------ Data to examine ------

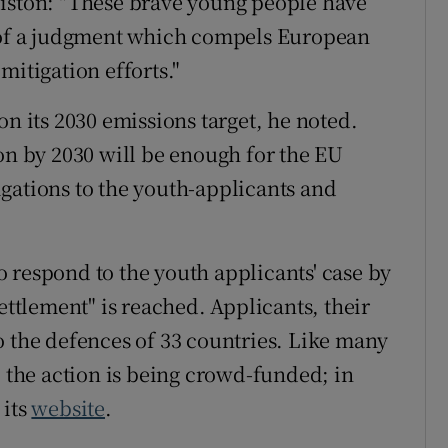
Liston: "These brave young people have
t of a judgment which compels European
mitigation efforts."
on its 2030 emissions target, he noted.
ion by 2030 will be enough for the EU
gations to the youth-applicants and
 respond to the youth applicants' case by
ettlement" is reached. Applicants, their
o the defences of 33 countries. Like many
, the action is being crowd-funded; in
 its
website
.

------

**Task instructions**
Please copy out the lines above word for word, and leave out the pictures.

**Solution**
Liston: "These brave young people have
t of a judgment which compels European
mitigation efforts."
on its 2030 emissions target, he noted.
ion by 2030 will be enough for the EU
gations to the youth-applicants and
 respond to the youth applicants' case by
ettlement" is reached. Applicants, their
o the defences of 33 countries. Like many
, the action is being crowd-funded; in
 its
website
.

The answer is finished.